(Excerpted text begins)

Netanyahu: The boys were kidnapped by Hamas
The more the Palestinian Authority acts like a state, the nearer it will come to being recognized as such.
It is less than three weeks since, on November 29, the UN General Assembly decided to recognize Palestine as a non-member observer state, but for Israel, this was a long time ago; a minor and irrelevant incident. Another one of those things that should be ignored. There are elections in Israel. Prime Minister Benjamin Netanyahu is apparently busy with his private campaign against Channel 10, and as of this week, he has a "Liberman problem". Who has time to even think about a Palestinian state? Maybe only the visionaries amongst us.
But the world, that frightening and threatening entity outside the control of "Minister Gideon Sa'ar", has apparently concluded that the matter of a Palestinian state is serious enough. Earlier this month, the newsletter of the American Society of International Law published an article, "Legal Implications of the UN General Assembly Vote to Accord Palestine the Status of Observer State". The author, John Cerone, reached two conclusions: the first is that there are still doubts whether Palestine meets the criteria of international law to be defined as a "state"; the second, and more important, conclusion is that the way for the Palestinian leadership to meet these criteria is to act like a state to all intents and purposes.
"The resolution increases the ability of Palestine to act like a state. The more it does so, the more clearly Palestine will satisfy the criteria for statehood," Cerone writes. The article concludes with a sentence that summarizes the current reality: "The train to statehood has clearly left the station."
It is possible to decide that this is just another learned article, and move on. But these are not empty words. Cerone's conclusion contains meanings that we will discover in all their sharpness in the coming months.
Similar, if not identical, opinions about the significance of the UN resolution are probably held by all the parties in the Middle East. For the Palestinians, the main question will be how to fill this view with content. In other words, the question is how to translate into operative measures the recommendation that the Palestinians should act like a state, in order to be recognized as a state. This translation will be top the priorities of all the parties involved in the Israeli-Palestinian conflict, including those in Israel who tell us that the Palestinians are "irrelevant".

(Excerpted text ends)

Set down, word for word, the part of the excerpt about Palestinian statehood from "It is possible" up to and including "the coming months.". Rely on the excerpt about Palestinian statehood and nothing else.

(Information supplied begins)

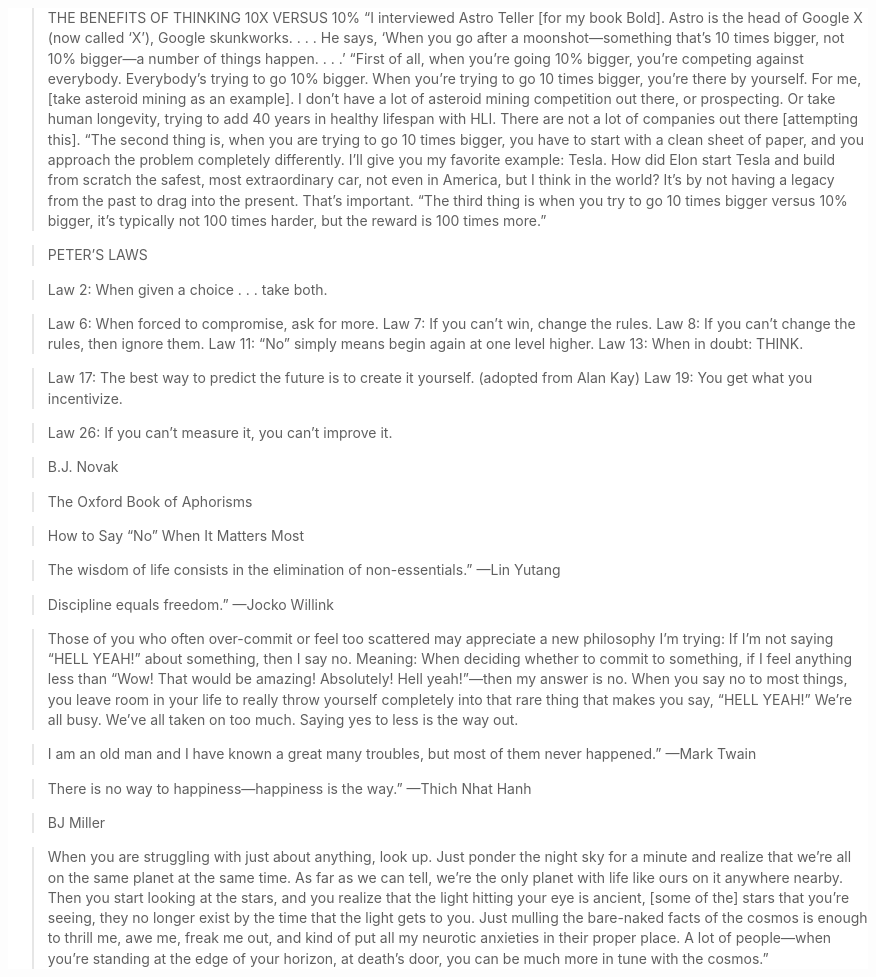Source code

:>THE BENEFITS OF THINKING 10X VERSUS 10% “I interviewed Astro Teller [for my book Bold]. Astro is the head of Google X (now called ‘X’), Google skunkworks. . . . He says, ‘When you go after a moonshot—something that’s 10 times bigger, not 10% bigger—a number of things happen. . . .’ “First of all, when you’re going 10% bigger, you’re competing against everybody. Everybody’s trying to go 10% bigger. When you’re trying to go 10 times bigger, you’re there by yourself. For me, [take asteroid mining as an example]. I don’t have a lot of asteroid mining competition out there, or prospecting. Or take human longevity, trying to add 40 years in healthy lifespan with HLI. There are not a lot of companies out there [attempting this]. “The second thing is, when you are trying to go 10 times bigger, you have to start with a clean sheet of paper, and you approach the problem completely differently. I’ll give you my favorite example: Tesla. How did Elon start Tesla and build from scratch the safest, most extraordinary car, not even in America, but I think in the world? It’s by not having a legacy from the past to drag into the present. That’s important. “The third thing is when you try to go 10 times bigger versus 10% bigger, it’s typically not 100 times harder, but the reward is 100 times more.”

>PETER’S LAWS

>Law 2: When given a choice . . . take both.

>Law 6: When forced to compromise, ask for more. Law 7: If you can’t win, change the rules. Law 8: If you can’t change the rules, then ignore them. Law 11: “No” simply means begin again at one level higher. Law 13: When in doubt: THINK.

>Law 17: The best way to predict the future is to create it yourself. (adopted from Alan Kay) Law 19: You get what you incentivize.

>Law 26: If you can’t measure it, you can’t improve it.

>B.J. Novak

>The Oxford Book of Aphorisms

>How to Say “No” When It Matters Most

>The wisdom of life consists in the elimination of non-essentials.” —Lin Yutang

>Discipline equals freedom.” —Jocko Willink

>Those of you who often over-commit or feel too scattered may appreciate a new philosophy I’m trying: If I’m not saying “HELL YEAH!” about something, then I say no. Meaning: When deciding whether to commit to something, if I feel anything less than “Wow! That would be amazing! Absolutely! Hell yeah!”—then my answer is no. When you say no to most things, you leave room in your life to really throw yourself completely into that rare thing that makes you say, “HELL YEAH!” We’re all busy. We’ve all taken on too much. Saying yes to less is the way out.

>I am an old man and I have known a great many troubles, but most of them never happened.” —Mark Twain

>There is no way to happiness—happiness is the way.” —Thich Nhat Hanh

>BJ Miller

>When you are struggling with just about anything, look up. Just ponder the night sky for a minute and realize that we’re all on the same planet at the same time. As far as we can tell, we’re the only planet with life like ours on it anywhere nearby. Then you start looking at the stars, and you realize that the light hitting your eye is ancient, [some of the] stars that you’re seeing, they no longer exist by the time that the light gets to you. Just mulling the bare-naked facts of the cosmos is enough to thrill me, awe me, freak me out, and kind of put all my neurotic anxieties in their proper place. A lot of people—when you’re standing at the edge of your horizon, at death’s door, you can be much more in tune with the cosmos.”
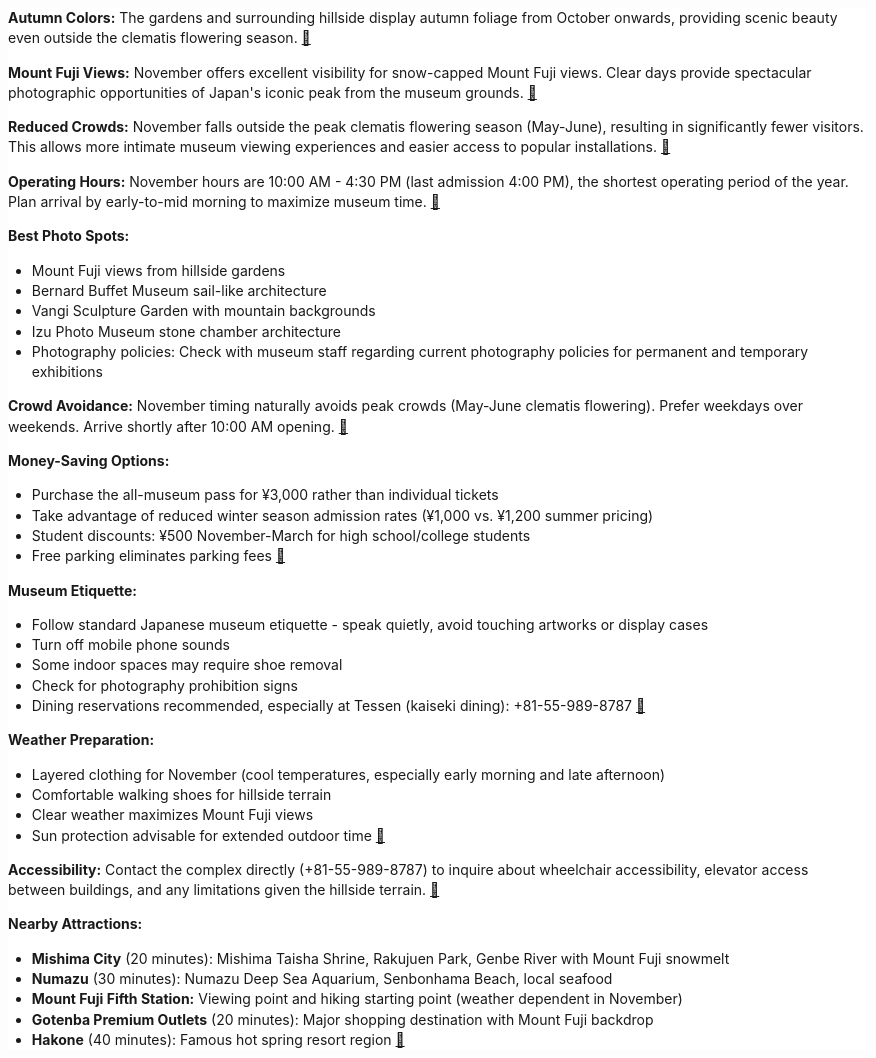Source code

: **Autumn Colors:** The gardens and surrounding hillside display autumn foliage from October onwards, providing scenic beauty even outside the clematis flowering season. [🔗](https://travel.gaijinpot.com/clematis-no-oka-art-complex/)

**Mount Fuji Views:** November offers excellent visibility for snow-capped Mount Fuji views. Clear days provide spectacular photographic opportunities of Japan's iconic peak from the museum grounds. [🔗](https://www.shift.jp.org/en/archives/2010/05/clematis_no_oka.html)

**Reduced Crowds:** November falls outside the peak clematis flowering season (May-June), resulting in significantly fewer visitors. This allows more intimate museum viewing experiences and easier access to popular installations. [🔗](https://travel.gaijinpot.com/clematis-no-oka-art-complex/)

**Operating Hours:** November hours are 10:00 AM - 4:30 PM (last admission 4:00 PM), the shortest operating period of the year. Plan arrival by early-to-mid morning to maximize museum time. [🔗](https://travel.gaijinpot.com/clematis-no-oka-art-complex/)

**Best Photo Spots:**
- Mount Fuji views from hillside gardens
- Bernard Buffet Museum sail-like architecture
- Vangi Sculpture Garden with mountain backgrounds
- Izu Photo Museum stone chamber architecture
- Photography policies: Check with museum staff regarding current photography policies for permanent and temporary exhibitions

**Crowd Avoidance:** November timing naturally avoids peak crowds (May-June clematis flowering). Prefer weekdays over weekends. Arrive shortly after 10:00 AM opening. [🔗](https://travel.gaijinpot.com/clematis-no-oka-art-complex/)

**Money-Saving Options:**
- Purchase the all-museum pass for ¥3,000 rather than individual tickets
- Take advantage of reduced winter season admission rates (¥1,000 vs. ¥1,200 summer pricing)
- Student discounts: ¥500 November-March for high school/college students
- Free parking eliminates parking fees [🔗](https://travel.gaijinpot.com/clematis-no-oka-art-complex/)

**Museum Etiquette:**
- Follow standard Japanese museum etiquette - speak quietly, avoid touching artworks or display cases
- Turn off mobile phone sounds
- Some indoor spaces may require shoe removal
- Check for photography prohibition signs
- Dining reservations recommended, especially at Tessen (kaiseki dining): +81-55-989-8787 [🔗](https://www.shift.jp.org/en/archives/2010/05/clematis_no_oka.html)

**Weather Preparation:**
- Layered clothing for November (cool temperatures, especially early morning and late afternoon)
- Comfortable walking shoes for hillside terrain
- Clear weather maximizes Mount Fuji views
- Sun protection advisable for extended outdoor time [🔗](https://travel.gaijinpot.com/clematis-no-oka-art-complex/)

**Accessibility:** Contact the complex directly (+81-55-989-8787) to inquire about wheelchair accessibility, elevator access between buildings, and any limitations given the hillside terrain. [🔗](https://travel.gaijinpot.com/clematis-no-oka-art-complex/)

**Nearby Attractions:**
- **Mishima City** (20 minutes): Mishima Taisha Shrine, Rakujuen Park, Genbe River with Mount Fuji snowmelt
- **Numazu** (30 minutes): Numazu Deep Sea Aquarium, Senbonhama Beach, local seafood
- **Mount Fuji Fifth Station:** Viewing point and hiking starting point (weather dependent in November)
- **Gotenba Premium Outlets** (20 minutes): Major shopping destination with Mount Fuji backdrop
- **Hakone** (40 minutes): Famous hot spring resort region [🔗](https://www.japan-guide.com/e/e6305.html)
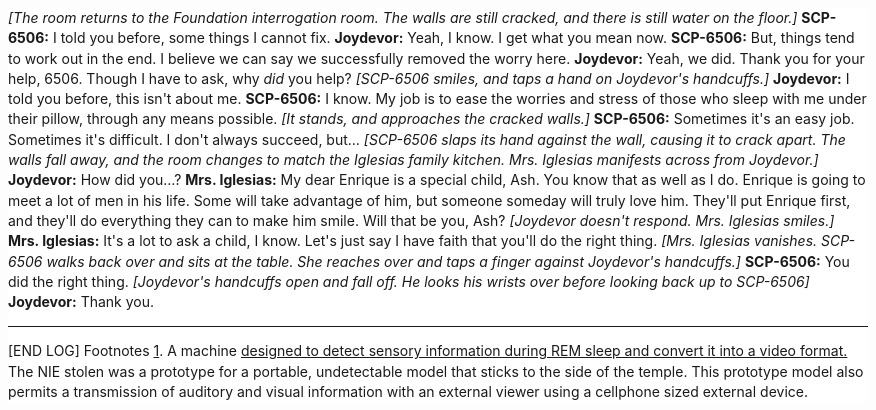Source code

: _[The room returns to the Foundation interrogation room. The walls are still cracked, and there is still water on the floor.]_
**SCP-6506:** I told you before, some things I cannot fix.
**Joydevor:** Yeah, I know. I get what you mean now.
**SCP-6506:** But, things tend to work out in the end. I believe we can say we successfully removed the worry here.
**Joydevor:** Yeah, we did. Thank you for your help, 6506. Though I have to ask, why _did_ you help?
_[SCP-6506 smiles, and taps a hand on Joydevor's handcuffs.]_
**Joydevor:** I told you before, this isn't about me.
**SCP-6506:** I know. My job is to ease the worries and stress of those who sleep with me under their pillow, through any means possible.
_[It stands, and approaches the cracked walls.]_
**SCP-6506:** Sometimes it's an easy job. Sometimes it's difficult. I don't always succeed, but…
_[SCP-6506 slaps its hand against the wall, causing it to crack apart. The walls fall away, and the room changes to match the Iglesias family kitchen. Mrs. Iglesias manifests across from Joydevor.]_
**Joydevor:** How did you…?
**Mrs. Iglesias:** My dear Enrique is a special child, Ash. You know that as well as I do. Enrique is going to meet a lot of men in his life. Some will take advantage of him, but someone someday will truly love him. They'll put Enrique first, and they'll do everything they can to make him smile. Will that be you, Ash?
_[Joydevor doesn't respond. Mrs. Iglesias smiles.]_
**Mrs. Iglesias:** It's a lot to ask a child, I know. Let's just say I have faith that you'll do the right thing.
_[Mrs. Iglesias vanishes. SCP-6506 walks back over and sits at the table. She reaches over and taps a finger against Joydevor's handcuffs.]_
**SCP-6506:** You did the right thing.
_[Joydevor's handcuffs open and fall off. He looks his wrists over before looking back up to SCP-6506]_
**Joydevor:** Thank you.
* * *
[END LOG]
Footnotes
[1](javascript:;). A machine [designed to detect sensory information during REM sleep and convert it into a video format.](https://scp-wiki.wikidot.com/scp-4321) The NIE stolen was a prototype for a portable, undetectable model that sticks to the side of the temple. This prototype model also permits a transmission of auditory and visual information with an external viewer using a cellphone sized external device.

(Information supplied ends)

__Result for this task__:
It is possible to decide that this is just another learned article, and move on. But these are not empty words. Cerone's conclusion contains meanings that we will discover in all their sharpness in the coming months.